I did not say a thing then. My voice was stuck.

“Don’t be scared,” he said. “I got it all figured out.”

“No,” I said. “It’s not that.” My heart pounded in my chest. I pointed sideways at the window. I picked up my head. “I want us to keep the Packard.”

“Well, we can’t,” said Charlie. “It’s no good for us. And the radio’s busted up anyhow.”

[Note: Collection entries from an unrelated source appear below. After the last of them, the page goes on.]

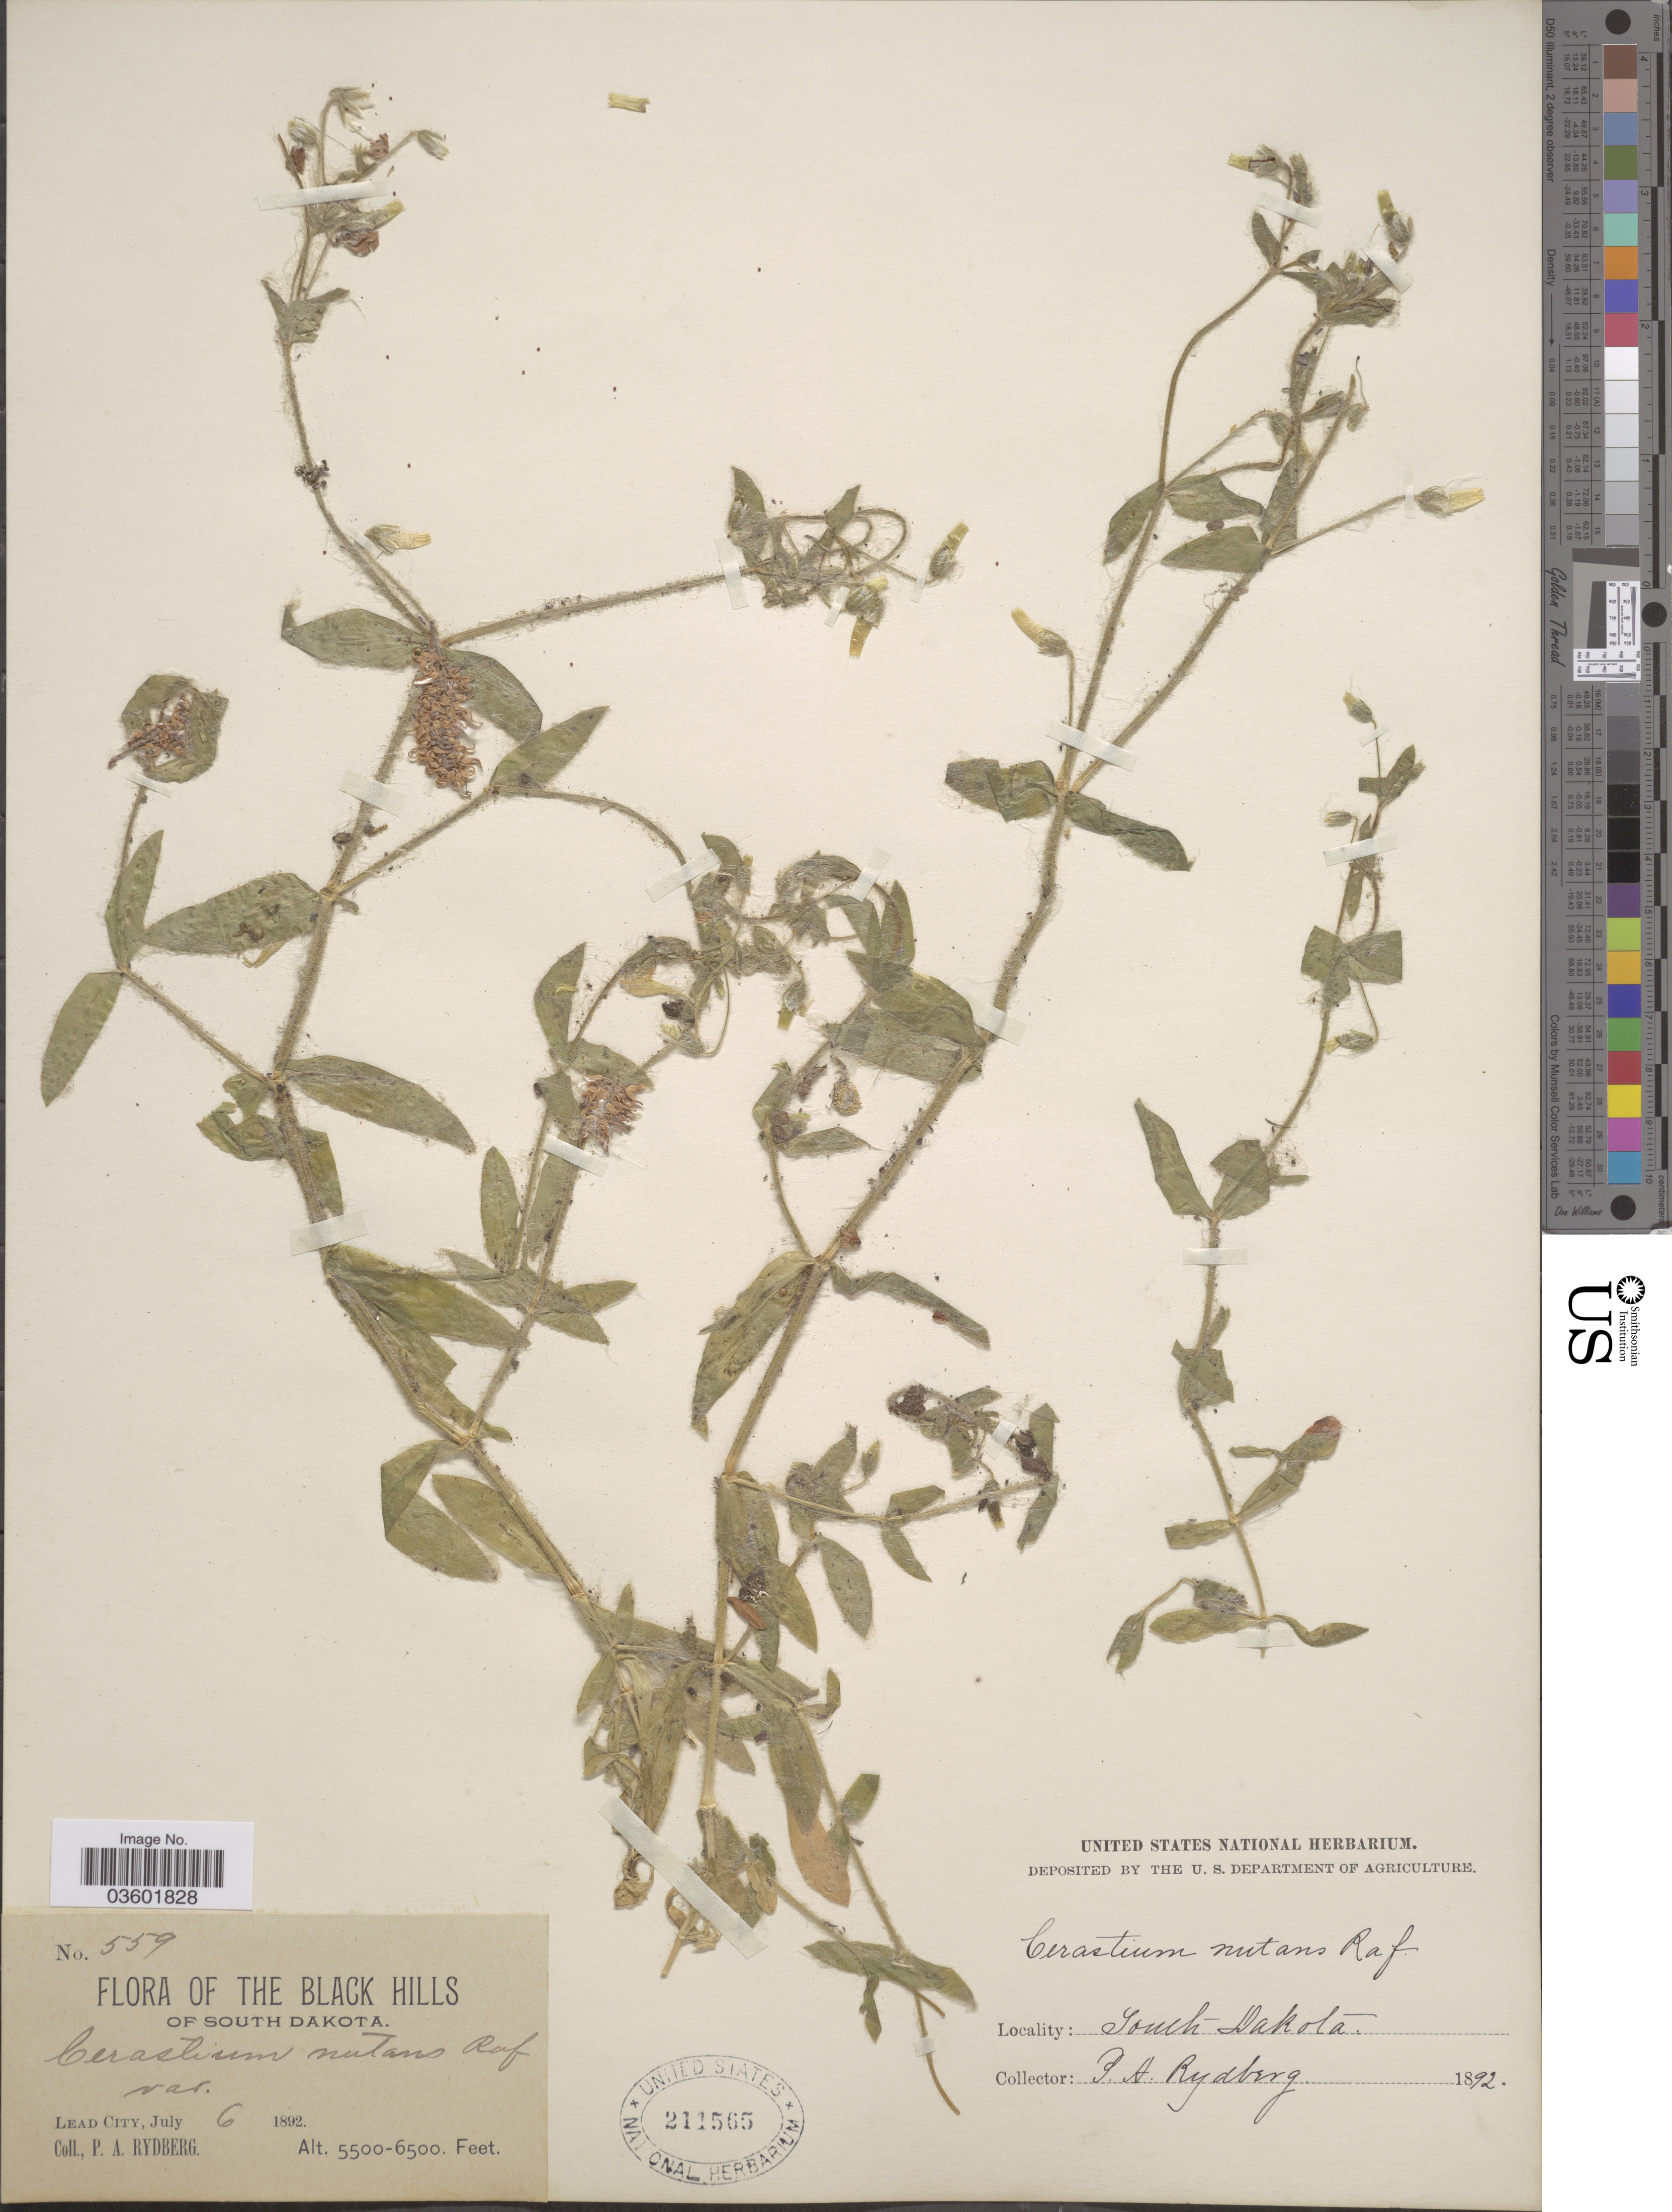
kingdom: Plantae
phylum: Tracheophyta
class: Magnoliopsida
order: Caryophyllales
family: Caryophyllaceae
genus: Cerastium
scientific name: Cerastium longipedunculatum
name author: Muhl.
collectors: P. A. Rydberg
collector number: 559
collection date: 1892-07-06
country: United States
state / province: South Dakota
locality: Black Hills. Lead City.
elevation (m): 1676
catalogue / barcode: US 211565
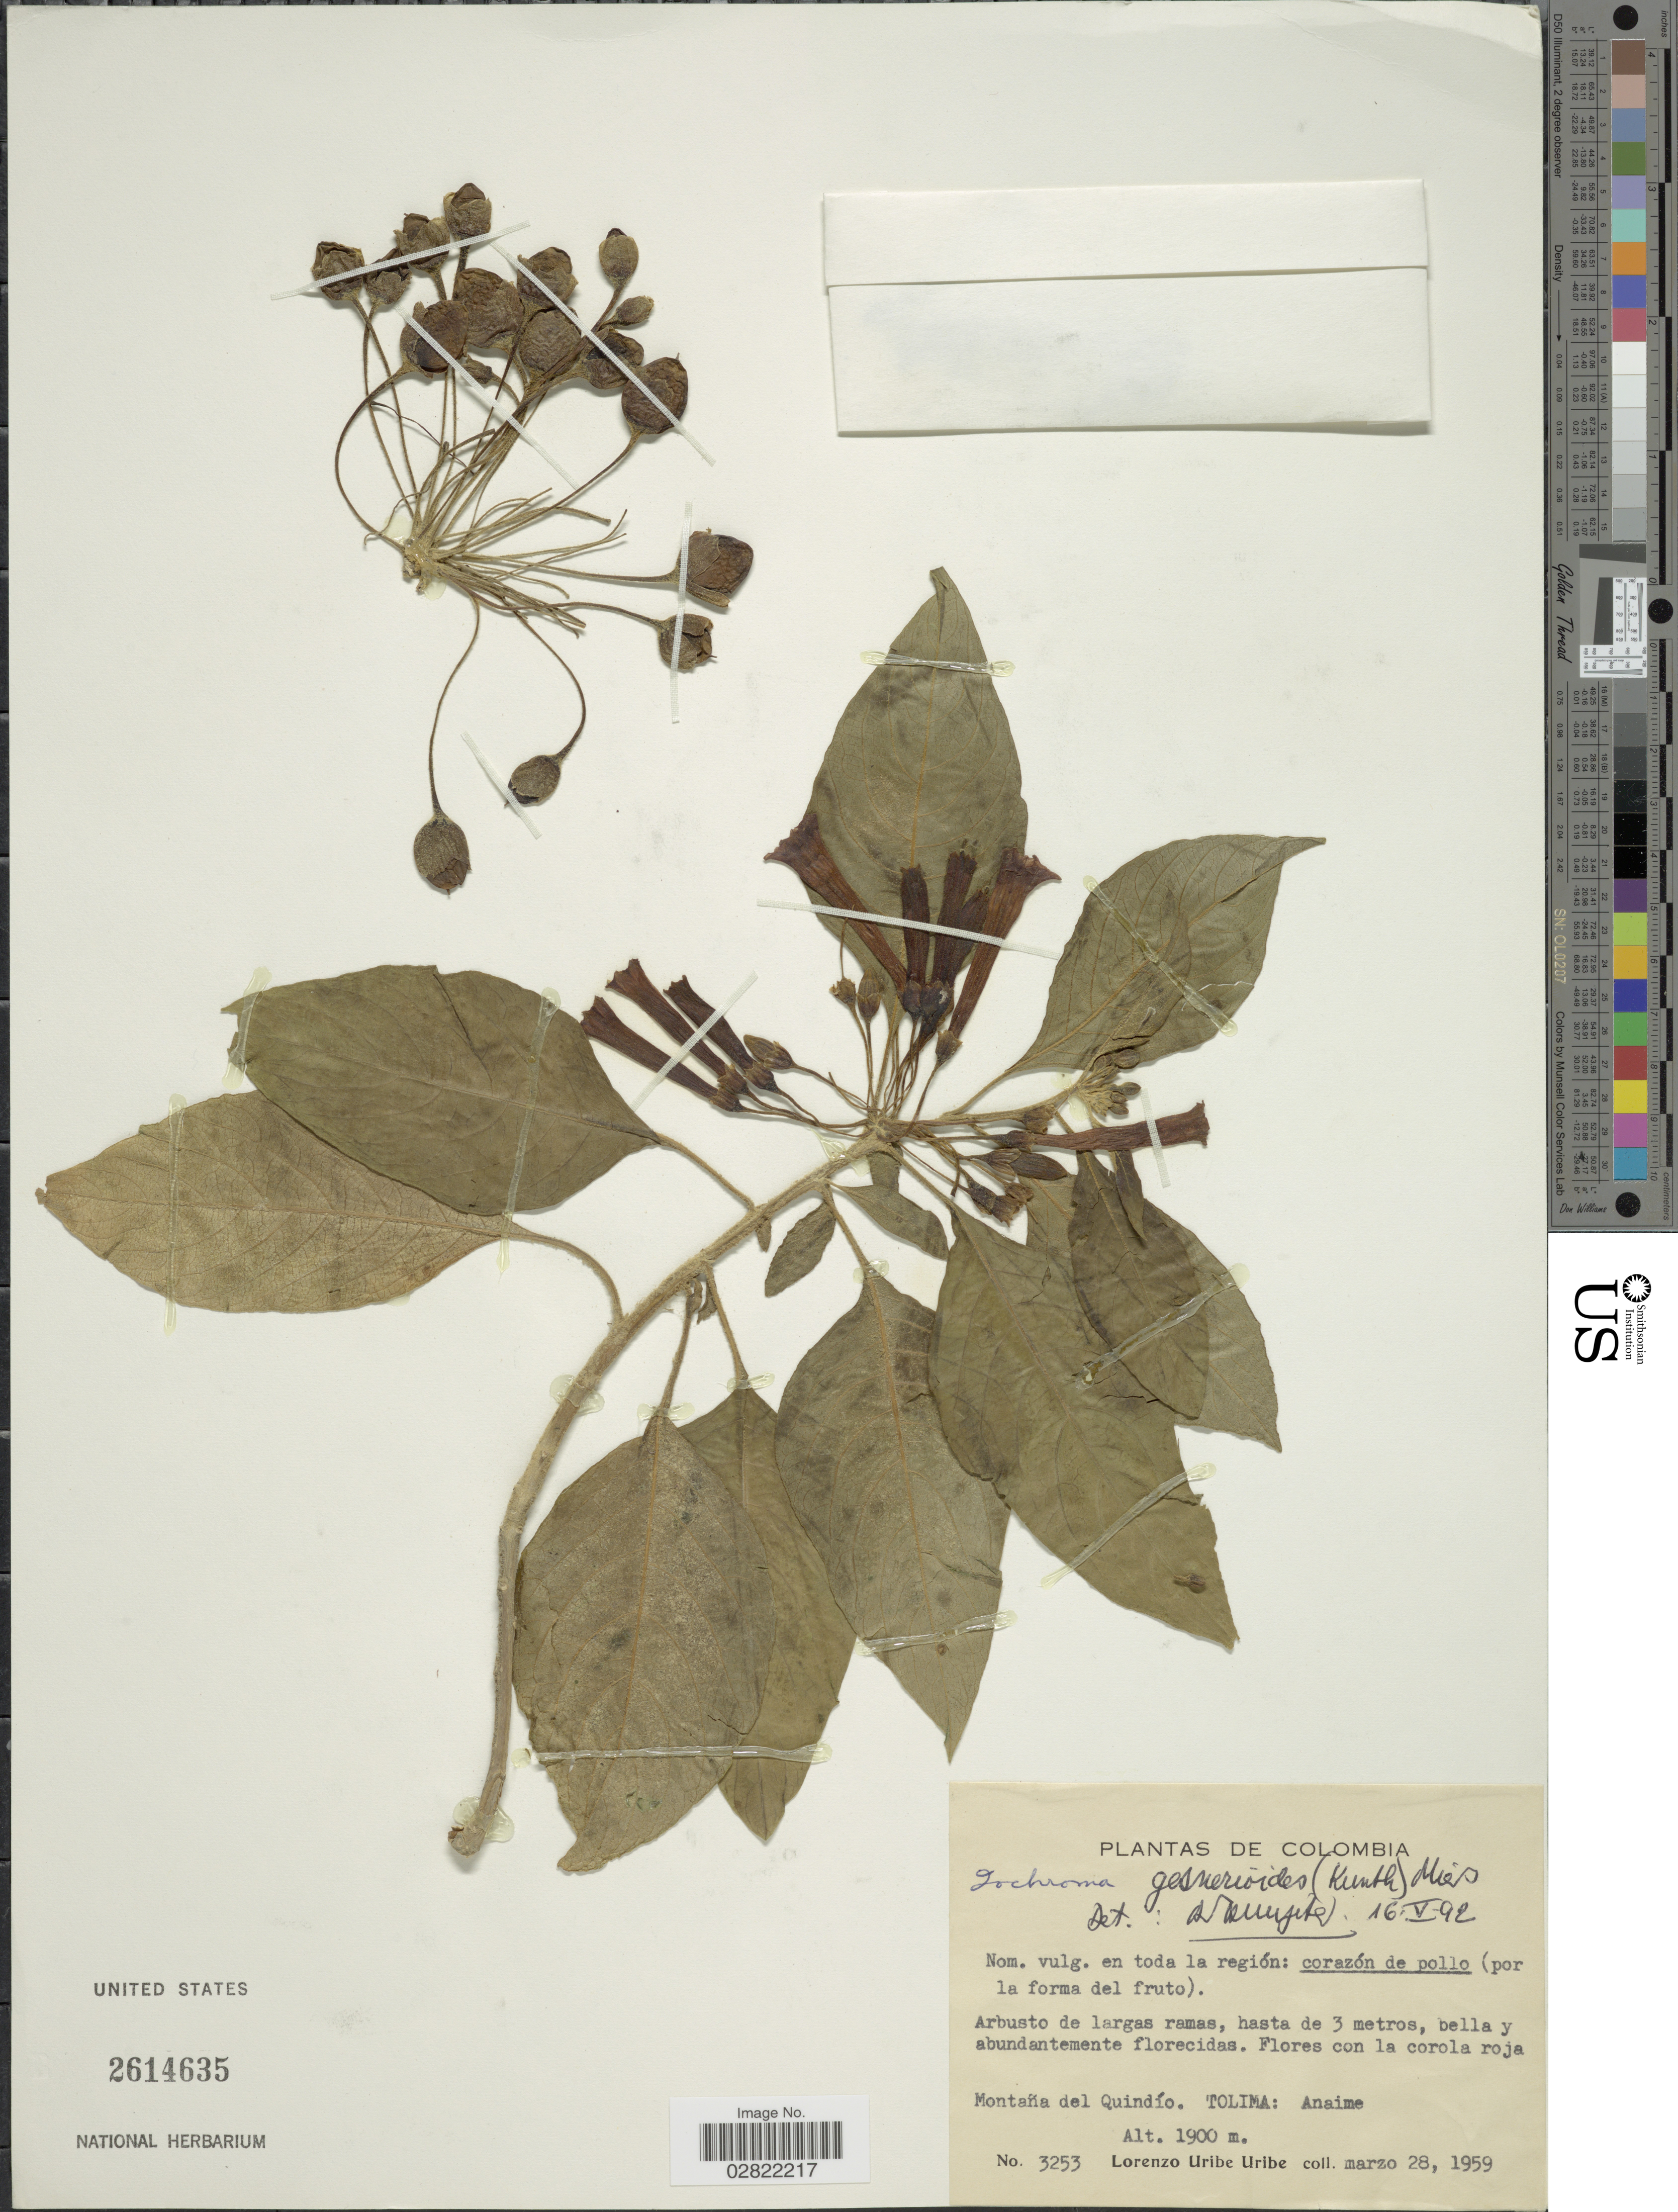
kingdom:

“Have it your way,” I said. My voice never even tremored. I walked away from him, across the barn.

“Don’t be sore,” said Charlie. “We’ll get another.”

I didn’t answer him. I kept my back to him. I didn’t look behind. I was like the magic man at the Lincoln County Fair who pulled the nickel from my ear last August. I was doing my own trick. I felt like that. Anything could happen anywhere. You just had to make a choice and stick to it. I rolled open the barn door, and the dark world spilled out in front of me. In that instant I could see all the way to Valentine. The sand hills rolled up to meet my heart. The lights twinkled. Then the wind bit my eyes and I couldn’t see a thing. “Help!” I cried, as loud as I could, to the empty wind. My voice met with a silence. It echoed on forever.

“Jesus, Caril Ann!” I heard Charlie say.

“He’s hiding in the barn!” I screamed. I stepped out farther, but then—I couldn’t help it—I didn’t know what to do. I looked over my shoulder back into the barn to see if he had the .22 pointed my way. I thought maybe it was over and I was done for, that he had finally had it. But Charlie was standing in the shadows without the gun. He wasn’t even holding it. He would never hold it on me no matter what I did. I knew that now. I could see through the dark, his arms held out to me, his palms facing up and empty toward where the sky would be without the roof.

Then lights came at me from somewhere. They yelled for me to get away from the barn. I let go a sob. I couldn’t see a thing. I stumbled toward where I knew they must be. I lifted my hands in front of my face to show I had not a thing to hide, not even that bracelet. One officer reached for me. I could feel his hands dig in my arms.

I squinted up in his face. “You don’t need to do that. I’m trying to help.” But he cuffed me up rough anyhow, like a real killer, though I had not done a thing wrong. I pressed my cheek to his badge, but he wouldn’t hold me nice. He pushed me away rough, like a piece of trash, and held me still to see Charlie get pulled from the barn by two more lawmen. Instead of fighting, Charlie was crying, his chin tucked down to his chest like he didn’t have a thing left in him. “You goddamn baby,” I whispered. “I’m not crying.”